Does anyone have a good recipe for making cookies from whole teff grain (not flour)?

I just made a delicious teff bread in my bread maker topped with rosemary crumbled almonds and ground roasted flax seeds. I love teff and use it almost exclusively. It takes almost like wheat and making my famous teff pancakes for breakfast makes my boyfriend happy. He loves them! I love how much fiber is in this grain too.

The texture of cooked teff reminds me a lot of cream of rice, grits, or polenta. You can take the polenta recipe above one step further by spreading it in a lightly oiled 13x9 pan, refrigerating 3 to 24 hours, cutting into squares, and then baking or frying.
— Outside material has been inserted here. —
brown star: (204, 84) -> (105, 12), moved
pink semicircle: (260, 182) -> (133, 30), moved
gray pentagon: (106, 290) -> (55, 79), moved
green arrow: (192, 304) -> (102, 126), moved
I served mine with Grade B maple syrup for an instant breakfast-for-dinner hit. (I also cooked mine with water rather than milk.)

Hi,I've just recently switched to gluten free eating and I'm struggling to find good recipes. I have tried teff and the peanut butter cookie, it is delicious! 

I just tried Teff. I won't go so far as saying,"I love it". It wasn't bad. The smell is a little off putting. I cooked the grain in water fo about 15 minutes like a porridge. I added cinnamon which really helped the smell. I would definitely try it again. I would add it to other grains to see how a combination tastes. I feel that this would be a great addition to a baked good or a smoothie.